**Task to carry out:**
Both the line with "right elbow: (761, 657)" and the line with "left knee: (1046, 671)" in the records below must appear in the output, along with every line between them, exactly and with nothing added.

START Provided material

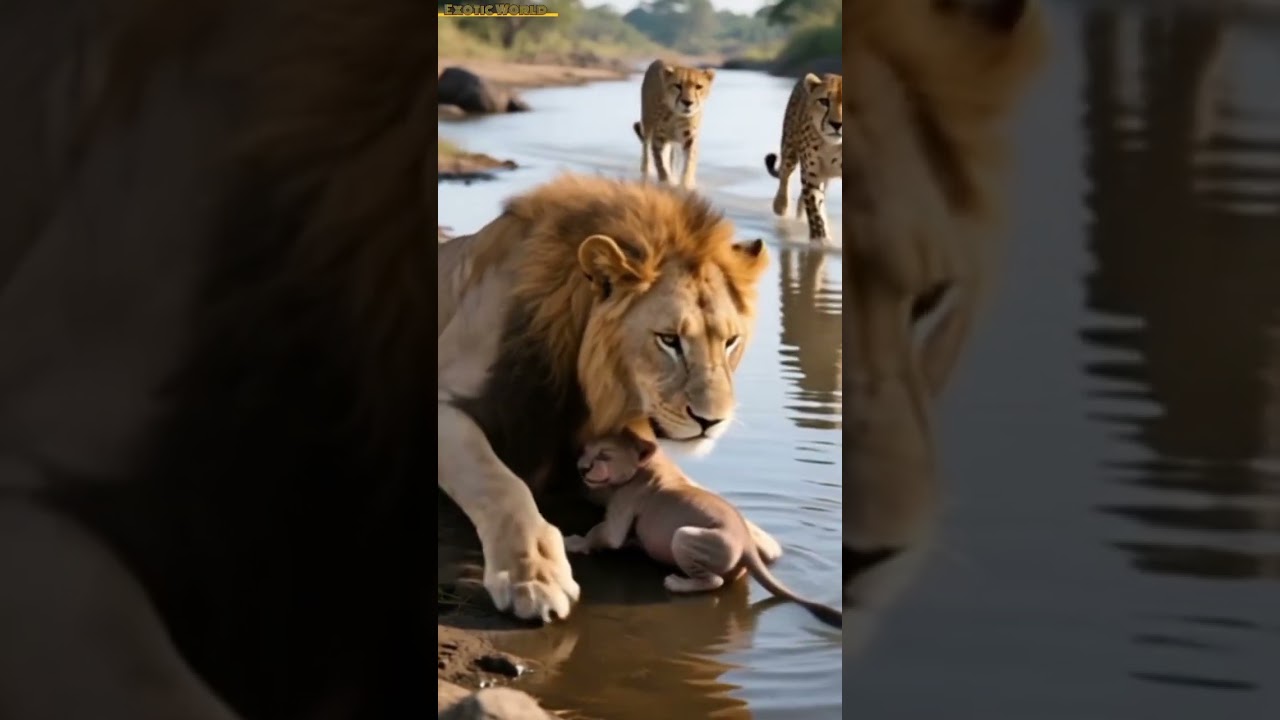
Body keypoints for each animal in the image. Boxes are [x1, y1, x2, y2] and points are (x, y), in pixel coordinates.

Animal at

END Provided material
START Provided material

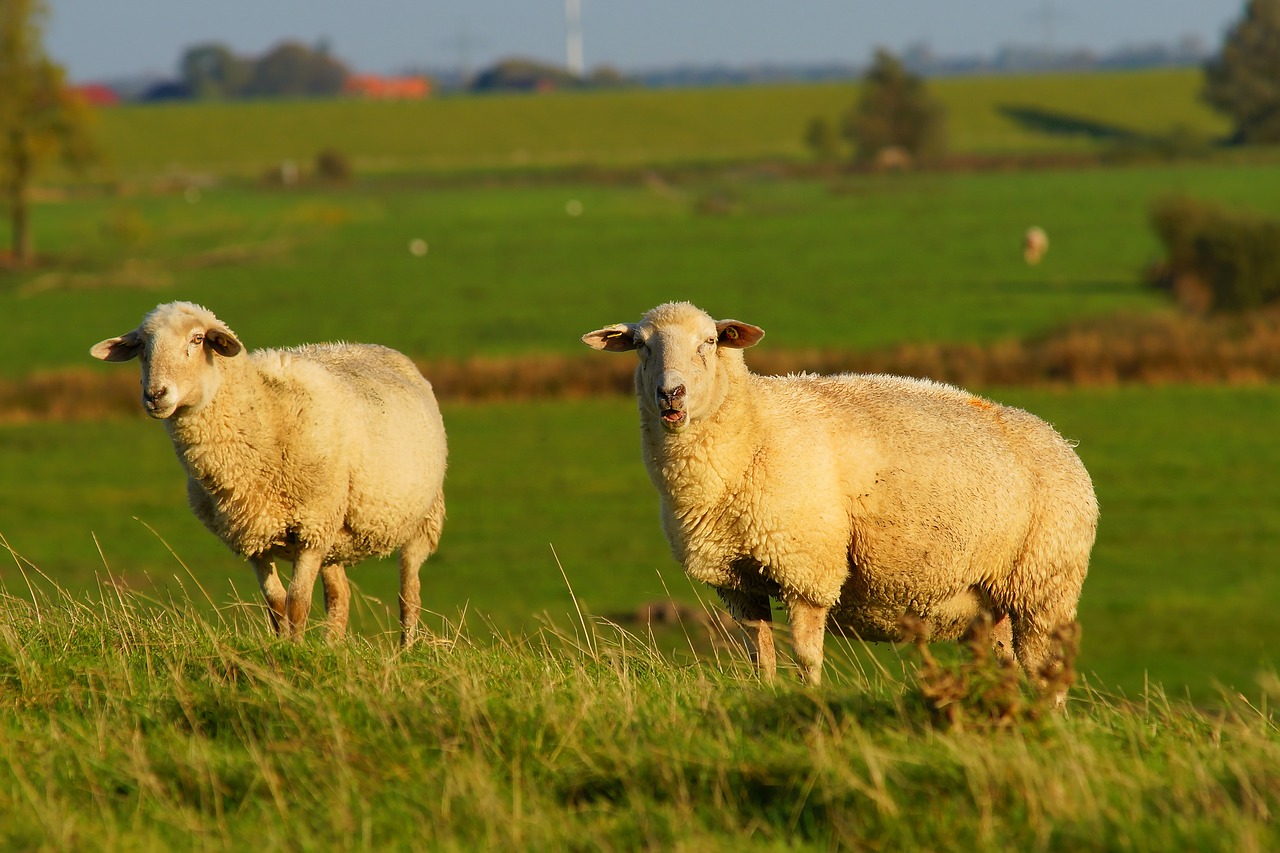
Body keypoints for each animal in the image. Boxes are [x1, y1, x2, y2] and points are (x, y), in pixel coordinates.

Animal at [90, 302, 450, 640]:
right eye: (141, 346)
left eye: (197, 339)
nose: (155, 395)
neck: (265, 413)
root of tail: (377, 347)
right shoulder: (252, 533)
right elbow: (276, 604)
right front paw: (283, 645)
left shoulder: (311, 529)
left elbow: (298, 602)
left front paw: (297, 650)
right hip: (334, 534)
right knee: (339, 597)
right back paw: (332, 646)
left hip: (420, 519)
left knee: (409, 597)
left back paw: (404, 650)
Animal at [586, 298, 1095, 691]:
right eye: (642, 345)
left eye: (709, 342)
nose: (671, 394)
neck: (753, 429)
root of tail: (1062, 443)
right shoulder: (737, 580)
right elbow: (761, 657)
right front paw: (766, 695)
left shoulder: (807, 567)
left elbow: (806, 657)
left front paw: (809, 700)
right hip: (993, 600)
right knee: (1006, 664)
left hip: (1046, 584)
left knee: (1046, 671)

END Provided material

**Task response:**
right elbow: (761, 657)
right front paw: (766, 695)
left shoulder: (807, 567)
left elbow: (806, 657)
left front paw: (809, 700)
right hip: (993, 600)
right knee: (1006, 664)
left hip: (1046, 584)
left knee: (1046, 671)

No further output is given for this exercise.